La jeune fille voulut dire quelque chose pour les apaiser, leur expliquer sa présence mais pas un son ne sortit de ses lèvres. Elle avait retrouvé la pleine maîtrise de son corps, de ses mouvements, mais restait incapable de la moindre parole. Alors face à Athéna qui se dressait devant elle, menaçante, le bouclier levé prêt à frapper, elle bondit sur ses pieds et s’enfuit en courant. Quand elle osa tourner la tête pour voir si elle était poursuivie, elle vit avec soulagement que les déesses n’en faisaient rien et semblaient se consacrer à convaincre le prince troyen de leur accorder la pomme. Elle ne cessa cependant pas de courir jusqu'à trébucher sur une pierre. Là, submergée par les émotions, elle fondit en larmes.
———
Le jour était pleinement levé, un timide rayon de soleil entrait par la fenêtre du bureau de Tara Picquery. Les trois préfets se sentaient un peu désorientés dans cet environnement qui leur était étranger tandis que le professeur qui les accompagnait, celui donnant les cours d’étude des moldus, examinait lui les lieux avec un intérêt prononcé. Seule la reproduction d’Aretha dans son tableau restait indifférente à l’endroit qu’elle ne pouvait de toute façon voir. Tara les avait installés chez elle et, après leur avoir donné des instructions, était partie rejoindre le magic'port de Londres afin de rentrer en Amérique. Les élèves auraient voulu l’accompagner sauf que c’était impossible vu l’urgence de rejoindre le musée de Ponce au moment de son ouverture. Elle avait cependant été claire avec la directrice, il était indispensable qu’elle soit informée en temps réel des réactions d’Aretha de la toile, ce que seuls les moyens technologiques des moldus permettaient.
———
Aretha n’était pas restée longtemps prostrée. Elle était capable de se déplacer et comptait bien en profiter pour au minimum se mettre hors de vue des moldus lorsqu’ils reviendraient et au mieux, trouver le moyen de sortir de ce tableau. Elle savait qu’à Poudlard, les personnages des tableaux pouvaient passer de l’un à l’autre, même s’ils ne le faisaient pas souvent. Il lui restait donc à trouver le moyen de faire de même jusqu’à revenir à l’école. Elle n’avait cependant aucune idée de la manière dont ils procédaient ni à quoi pouvait ressembler ce passage.

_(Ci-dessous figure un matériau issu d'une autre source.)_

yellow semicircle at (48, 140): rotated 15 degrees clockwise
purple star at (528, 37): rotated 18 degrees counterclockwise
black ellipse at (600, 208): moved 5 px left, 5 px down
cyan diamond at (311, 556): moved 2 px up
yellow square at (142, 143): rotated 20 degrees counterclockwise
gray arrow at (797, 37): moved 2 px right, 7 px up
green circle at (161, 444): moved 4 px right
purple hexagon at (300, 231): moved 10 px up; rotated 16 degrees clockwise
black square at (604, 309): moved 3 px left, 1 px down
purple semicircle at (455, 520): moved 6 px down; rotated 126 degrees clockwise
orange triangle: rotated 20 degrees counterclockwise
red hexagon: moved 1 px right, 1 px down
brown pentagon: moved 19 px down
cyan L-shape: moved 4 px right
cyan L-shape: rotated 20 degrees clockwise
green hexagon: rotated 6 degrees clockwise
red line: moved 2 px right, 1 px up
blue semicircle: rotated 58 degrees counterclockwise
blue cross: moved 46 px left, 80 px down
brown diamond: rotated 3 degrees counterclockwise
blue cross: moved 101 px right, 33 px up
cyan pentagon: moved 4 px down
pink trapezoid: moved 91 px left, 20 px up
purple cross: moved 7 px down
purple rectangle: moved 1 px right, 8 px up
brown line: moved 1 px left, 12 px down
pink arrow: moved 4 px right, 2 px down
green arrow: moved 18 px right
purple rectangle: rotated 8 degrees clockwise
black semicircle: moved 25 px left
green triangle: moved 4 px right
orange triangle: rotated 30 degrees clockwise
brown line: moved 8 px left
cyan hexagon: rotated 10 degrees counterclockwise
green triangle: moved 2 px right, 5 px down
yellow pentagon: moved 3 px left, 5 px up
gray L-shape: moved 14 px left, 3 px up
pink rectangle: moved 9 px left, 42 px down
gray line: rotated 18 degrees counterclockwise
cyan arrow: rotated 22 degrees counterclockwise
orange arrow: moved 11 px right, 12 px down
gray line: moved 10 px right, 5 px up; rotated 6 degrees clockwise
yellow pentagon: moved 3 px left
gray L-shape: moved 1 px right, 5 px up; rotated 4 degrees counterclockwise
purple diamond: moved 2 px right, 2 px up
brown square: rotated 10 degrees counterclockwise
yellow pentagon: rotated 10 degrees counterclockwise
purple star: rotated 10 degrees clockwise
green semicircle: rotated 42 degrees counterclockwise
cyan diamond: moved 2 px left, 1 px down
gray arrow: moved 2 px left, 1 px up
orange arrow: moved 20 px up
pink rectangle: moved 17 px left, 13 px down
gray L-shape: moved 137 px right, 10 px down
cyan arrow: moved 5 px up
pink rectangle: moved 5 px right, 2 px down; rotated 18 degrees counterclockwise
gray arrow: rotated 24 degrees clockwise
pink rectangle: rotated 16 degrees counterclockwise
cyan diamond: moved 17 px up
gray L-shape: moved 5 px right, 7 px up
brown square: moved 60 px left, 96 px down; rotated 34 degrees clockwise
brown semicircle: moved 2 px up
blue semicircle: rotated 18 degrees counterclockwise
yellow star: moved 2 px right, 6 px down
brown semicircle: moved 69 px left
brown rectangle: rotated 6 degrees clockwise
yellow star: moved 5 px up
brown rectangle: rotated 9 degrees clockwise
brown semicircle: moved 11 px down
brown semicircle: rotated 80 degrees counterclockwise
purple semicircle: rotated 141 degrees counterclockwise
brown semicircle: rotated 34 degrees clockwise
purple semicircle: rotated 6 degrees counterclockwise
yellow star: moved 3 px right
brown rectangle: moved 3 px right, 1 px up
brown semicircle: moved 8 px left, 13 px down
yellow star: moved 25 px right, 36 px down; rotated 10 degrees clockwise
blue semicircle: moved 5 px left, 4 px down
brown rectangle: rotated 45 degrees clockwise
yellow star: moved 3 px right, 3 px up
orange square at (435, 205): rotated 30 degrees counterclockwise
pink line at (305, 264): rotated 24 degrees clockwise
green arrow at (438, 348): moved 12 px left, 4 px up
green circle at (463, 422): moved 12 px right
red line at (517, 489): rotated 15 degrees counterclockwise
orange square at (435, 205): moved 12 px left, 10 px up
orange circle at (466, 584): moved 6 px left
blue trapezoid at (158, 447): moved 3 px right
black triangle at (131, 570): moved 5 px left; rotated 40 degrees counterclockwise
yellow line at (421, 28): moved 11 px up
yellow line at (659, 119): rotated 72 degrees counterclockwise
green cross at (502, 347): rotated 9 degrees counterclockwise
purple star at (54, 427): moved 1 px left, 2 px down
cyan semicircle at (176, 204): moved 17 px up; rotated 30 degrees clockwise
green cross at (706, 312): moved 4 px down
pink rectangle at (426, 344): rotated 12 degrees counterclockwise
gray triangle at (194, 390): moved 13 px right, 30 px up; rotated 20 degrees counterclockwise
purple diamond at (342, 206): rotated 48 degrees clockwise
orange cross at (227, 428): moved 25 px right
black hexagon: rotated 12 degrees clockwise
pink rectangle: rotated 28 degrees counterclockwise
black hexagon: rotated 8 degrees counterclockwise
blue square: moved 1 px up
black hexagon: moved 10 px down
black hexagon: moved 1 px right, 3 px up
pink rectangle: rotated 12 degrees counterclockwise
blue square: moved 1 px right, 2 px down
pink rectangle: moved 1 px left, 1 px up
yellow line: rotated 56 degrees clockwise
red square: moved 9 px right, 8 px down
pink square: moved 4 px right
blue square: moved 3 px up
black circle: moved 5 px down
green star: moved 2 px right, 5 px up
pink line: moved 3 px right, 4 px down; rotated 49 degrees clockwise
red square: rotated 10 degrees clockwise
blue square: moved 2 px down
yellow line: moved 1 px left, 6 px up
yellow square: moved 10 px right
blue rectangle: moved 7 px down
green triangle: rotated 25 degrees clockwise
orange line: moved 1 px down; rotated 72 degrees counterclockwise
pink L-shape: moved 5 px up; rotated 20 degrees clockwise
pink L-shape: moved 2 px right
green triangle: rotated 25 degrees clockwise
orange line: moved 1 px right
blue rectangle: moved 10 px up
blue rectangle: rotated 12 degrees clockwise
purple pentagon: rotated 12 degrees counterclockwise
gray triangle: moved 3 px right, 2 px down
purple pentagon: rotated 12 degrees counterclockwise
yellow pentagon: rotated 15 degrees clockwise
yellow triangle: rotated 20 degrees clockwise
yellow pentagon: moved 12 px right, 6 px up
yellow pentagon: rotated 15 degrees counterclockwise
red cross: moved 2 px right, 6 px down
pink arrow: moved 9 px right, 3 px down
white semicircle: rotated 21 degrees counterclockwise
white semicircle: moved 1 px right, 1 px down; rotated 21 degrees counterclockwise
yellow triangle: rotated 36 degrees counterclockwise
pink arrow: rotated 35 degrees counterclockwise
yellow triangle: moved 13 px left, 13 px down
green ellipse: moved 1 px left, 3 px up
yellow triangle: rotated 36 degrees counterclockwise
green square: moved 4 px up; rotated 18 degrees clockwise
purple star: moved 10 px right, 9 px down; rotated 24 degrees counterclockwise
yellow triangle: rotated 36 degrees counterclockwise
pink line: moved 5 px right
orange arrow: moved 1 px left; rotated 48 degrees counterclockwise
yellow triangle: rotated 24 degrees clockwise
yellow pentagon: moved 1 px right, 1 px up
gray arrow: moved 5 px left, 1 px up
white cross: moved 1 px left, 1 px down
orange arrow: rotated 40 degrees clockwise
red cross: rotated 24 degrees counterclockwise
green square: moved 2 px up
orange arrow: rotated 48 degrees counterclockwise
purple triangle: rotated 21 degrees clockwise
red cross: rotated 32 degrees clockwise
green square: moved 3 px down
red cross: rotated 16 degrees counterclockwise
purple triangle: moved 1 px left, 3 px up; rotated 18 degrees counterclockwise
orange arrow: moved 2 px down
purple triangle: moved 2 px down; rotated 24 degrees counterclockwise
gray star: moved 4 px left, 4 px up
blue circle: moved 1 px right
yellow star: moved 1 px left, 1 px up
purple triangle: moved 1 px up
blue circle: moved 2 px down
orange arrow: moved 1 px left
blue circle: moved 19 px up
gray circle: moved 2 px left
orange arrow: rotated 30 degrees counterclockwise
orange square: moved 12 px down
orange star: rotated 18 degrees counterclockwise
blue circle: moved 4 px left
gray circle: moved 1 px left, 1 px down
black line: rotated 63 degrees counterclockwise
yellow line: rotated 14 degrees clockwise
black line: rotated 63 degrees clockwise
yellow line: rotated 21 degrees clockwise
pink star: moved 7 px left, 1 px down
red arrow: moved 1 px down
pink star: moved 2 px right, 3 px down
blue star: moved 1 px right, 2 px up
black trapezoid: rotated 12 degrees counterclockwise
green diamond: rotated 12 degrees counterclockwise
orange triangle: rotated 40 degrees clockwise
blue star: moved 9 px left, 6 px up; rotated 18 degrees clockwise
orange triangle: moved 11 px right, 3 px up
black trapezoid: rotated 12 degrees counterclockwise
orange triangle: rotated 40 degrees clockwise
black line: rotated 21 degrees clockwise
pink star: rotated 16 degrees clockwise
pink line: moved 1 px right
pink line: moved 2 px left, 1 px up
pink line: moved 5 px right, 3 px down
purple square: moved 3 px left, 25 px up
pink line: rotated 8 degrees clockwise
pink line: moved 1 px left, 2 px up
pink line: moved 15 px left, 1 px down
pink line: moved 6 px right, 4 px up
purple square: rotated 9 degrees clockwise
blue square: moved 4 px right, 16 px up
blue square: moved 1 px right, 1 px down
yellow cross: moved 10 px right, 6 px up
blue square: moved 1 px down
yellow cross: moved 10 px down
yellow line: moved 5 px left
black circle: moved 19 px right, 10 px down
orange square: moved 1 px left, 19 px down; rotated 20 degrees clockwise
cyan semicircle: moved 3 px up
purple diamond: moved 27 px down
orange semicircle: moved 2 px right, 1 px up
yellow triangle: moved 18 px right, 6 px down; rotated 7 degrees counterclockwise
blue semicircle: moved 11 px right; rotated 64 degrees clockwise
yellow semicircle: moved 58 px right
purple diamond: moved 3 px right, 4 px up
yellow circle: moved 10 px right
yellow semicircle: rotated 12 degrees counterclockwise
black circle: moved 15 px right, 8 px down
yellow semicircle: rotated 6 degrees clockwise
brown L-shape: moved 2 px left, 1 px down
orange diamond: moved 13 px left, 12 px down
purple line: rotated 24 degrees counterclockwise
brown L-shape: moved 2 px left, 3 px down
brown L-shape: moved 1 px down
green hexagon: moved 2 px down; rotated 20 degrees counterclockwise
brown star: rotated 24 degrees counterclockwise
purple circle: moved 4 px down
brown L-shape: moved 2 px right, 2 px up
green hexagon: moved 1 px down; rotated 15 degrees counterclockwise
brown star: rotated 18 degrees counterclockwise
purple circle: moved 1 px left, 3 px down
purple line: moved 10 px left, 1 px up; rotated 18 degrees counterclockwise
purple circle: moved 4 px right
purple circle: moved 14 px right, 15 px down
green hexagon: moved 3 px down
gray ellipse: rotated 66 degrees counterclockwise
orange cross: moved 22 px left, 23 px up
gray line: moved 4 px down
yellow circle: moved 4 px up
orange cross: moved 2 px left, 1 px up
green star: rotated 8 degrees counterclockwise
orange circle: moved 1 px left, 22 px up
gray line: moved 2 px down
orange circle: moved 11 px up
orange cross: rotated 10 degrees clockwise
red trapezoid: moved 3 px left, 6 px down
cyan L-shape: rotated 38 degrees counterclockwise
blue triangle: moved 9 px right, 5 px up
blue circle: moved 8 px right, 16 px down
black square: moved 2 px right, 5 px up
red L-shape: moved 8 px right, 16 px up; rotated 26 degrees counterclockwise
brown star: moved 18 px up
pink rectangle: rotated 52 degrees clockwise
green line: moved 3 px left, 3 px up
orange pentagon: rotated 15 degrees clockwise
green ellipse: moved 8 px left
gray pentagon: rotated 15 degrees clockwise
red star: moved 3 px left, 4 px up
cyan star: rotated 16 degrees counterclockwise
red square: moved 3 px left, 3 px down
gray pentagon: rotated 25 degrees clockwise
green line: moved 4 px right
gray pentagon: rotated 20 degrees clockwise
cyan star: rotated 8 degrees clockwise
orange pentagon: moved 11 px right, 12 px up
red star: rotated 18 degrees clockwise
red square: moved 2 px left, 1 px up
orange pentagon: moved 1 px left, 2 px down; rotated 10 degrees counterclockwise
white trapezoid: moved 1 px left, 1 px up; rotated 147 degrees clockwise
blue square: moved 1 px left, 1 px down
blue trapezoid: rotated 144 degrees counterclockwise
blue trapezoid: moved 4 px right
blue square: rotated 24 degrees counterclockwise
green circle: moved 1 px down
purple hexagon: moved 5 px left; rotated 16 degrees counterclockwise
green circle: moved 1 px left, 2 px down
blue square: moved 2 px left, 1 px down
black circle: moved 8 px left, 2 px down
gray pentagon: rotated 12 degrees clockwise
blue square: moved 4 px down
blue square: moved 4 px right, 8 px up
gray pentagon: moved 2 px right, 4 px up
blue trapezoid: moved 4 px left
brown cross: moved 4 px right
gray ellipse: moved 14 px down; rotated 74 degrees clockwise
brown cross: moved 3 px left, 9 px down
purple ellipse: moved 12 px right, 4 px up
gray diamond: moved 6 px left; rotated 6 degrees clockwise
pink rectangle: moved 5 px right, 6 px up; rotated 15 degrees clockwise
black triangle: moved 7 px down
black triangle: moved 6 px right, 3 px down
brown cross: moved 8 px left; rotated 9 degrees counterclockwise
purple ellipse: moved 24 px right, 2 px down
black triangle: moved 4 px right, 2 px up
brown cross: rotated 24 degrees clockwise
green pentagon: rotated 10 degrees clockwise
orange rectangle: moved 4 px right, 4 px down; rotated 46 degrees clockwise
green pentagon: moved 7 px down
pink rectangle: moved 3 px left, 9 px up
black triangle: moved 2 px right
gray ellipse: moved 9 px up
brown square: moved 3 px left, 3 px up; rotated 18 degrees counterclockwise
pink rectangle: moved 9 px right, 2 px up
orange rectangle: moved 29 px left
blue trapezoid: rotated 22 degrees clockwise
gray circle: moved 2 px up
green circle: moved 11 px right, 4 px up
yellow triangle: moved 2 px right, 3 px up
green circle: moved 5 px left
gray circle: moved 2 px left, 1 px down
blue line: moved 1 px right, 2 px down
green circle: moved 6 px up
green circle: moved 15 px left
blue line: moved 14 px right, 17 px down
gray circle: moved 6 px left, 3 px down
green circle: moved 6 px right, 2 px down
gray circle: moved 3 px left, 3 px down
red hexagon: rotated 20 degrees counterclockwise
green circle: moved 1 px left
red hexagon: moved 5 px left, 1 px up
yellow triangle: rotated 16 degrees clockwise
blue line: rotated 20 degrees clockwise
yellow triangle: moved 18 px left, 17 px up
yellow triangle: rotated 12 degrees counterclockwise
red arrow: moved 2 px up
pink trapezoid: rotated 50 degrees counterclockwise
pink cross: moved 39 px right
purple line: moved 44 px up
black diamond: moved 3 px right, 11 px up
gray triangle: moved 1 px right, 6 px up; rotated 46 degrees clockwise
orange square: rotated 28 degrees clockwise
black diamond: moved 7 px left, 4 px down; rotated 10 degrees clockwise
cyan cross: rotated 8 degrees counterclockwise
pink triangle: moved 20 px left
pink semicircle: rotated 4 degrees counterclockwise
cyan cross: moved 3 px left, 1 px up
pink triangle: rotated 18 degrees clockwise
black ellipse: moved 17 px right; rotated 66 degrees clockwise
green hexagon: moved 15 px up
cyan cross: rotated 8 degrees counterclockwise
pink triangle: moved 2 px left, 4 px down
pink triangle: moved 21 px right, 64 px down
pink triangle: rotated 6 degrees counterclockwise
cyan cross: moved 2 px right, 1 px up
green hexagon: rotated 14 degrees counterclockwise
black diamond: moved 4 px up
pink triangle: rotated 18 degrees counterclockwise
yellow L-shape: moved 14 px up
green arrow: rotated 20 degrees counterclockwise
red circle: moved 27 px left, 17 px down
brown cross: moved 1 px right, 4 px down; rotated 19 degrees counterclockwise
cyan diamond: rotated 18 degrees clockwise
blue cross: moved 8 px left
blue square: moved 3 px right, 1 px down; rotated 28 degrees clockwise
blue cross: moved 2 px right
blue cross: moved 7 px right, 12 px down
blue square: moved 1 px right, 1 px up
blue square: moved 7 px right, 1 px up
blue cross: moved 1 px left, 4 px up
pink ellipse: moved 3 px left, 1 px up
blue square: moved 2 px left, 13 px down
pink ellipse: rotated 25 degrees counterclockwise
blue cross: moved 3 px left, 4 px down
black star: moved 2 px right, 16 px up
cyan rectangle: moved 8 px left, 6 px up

La lumière croissait doucement dans l’atelier, signe qui annonçait la levée du jour. Elle en profita pour mieux observer le paysage de la toile. Elle avait surtout examiné les personnages pendant qu’Aelnod peignait ses amies mais d’où elle était maintenant, la perspective était différente. Les monts qui se dressaient au fond de la toile ne l’inspiraient pas. Même s’ils ne paraissaient pas très élevés, elle se disait qu’elle atteindrait plus rapidement les bords du tableau en cheminant dans la plaine. En outre, se lancer dans la montagne alors qu’elle était pieds nus ne l’enchantait pas du tout. Elle tourna la tête du côté des trois déesses et vit qu’elles semblaient avoir retrouvé leur immobilité, mais c’était difficile d’en être certaine à cette distance. Rassurée, elle partit d’un pas rapide en direction du bord du tableau qui lui paraissait le plus proche. Elle espérait en chemin trouver un ruisseau ou une source, la nuit écoulée n’avait fait qu’aggraver sa soif et sa faim. Sans compter que sa vessie lui indiquait qu’un petit arrêt sanitaire serait le bienvenu.
Je n’ai jamais entendu dire qu’un tableau ressentait la soif ou la faim. Ni qu’ils devaient aller aux toilettes. C’est quoi cette folie ? Mais qu’est-ce que tu as fait Snayth pour que je me retrouve ici dans cet état ? Pourquoi je ne peux pas parler ? Est-ce que je ne suis en fait qu’une peinture animée par magie et que je suis tranquillement en train de dormir dans mon dortoir ? Mais dans ce cas, pourquoi je me retrouve dans une peinture moldue, dans un musée moldu ? Au fond, est-ce que cela change quelque chose pour moi ? J’ai la conviction profonde que c’est bien moi qui suis ici, j’ai tous mes souvenirs depuis mon enfance, mon arrivée à l’école, une folle envie de dire deux mots à Aelnod. De toute façon, même si je ne suis qu’une reproduction en peinture, je n’ai pas envie de laisser tomber, de m’étendre là à attendre qu’un artiste moldu m’efface, j'ai autant envie de vivre que quand je posais pour ce tableau.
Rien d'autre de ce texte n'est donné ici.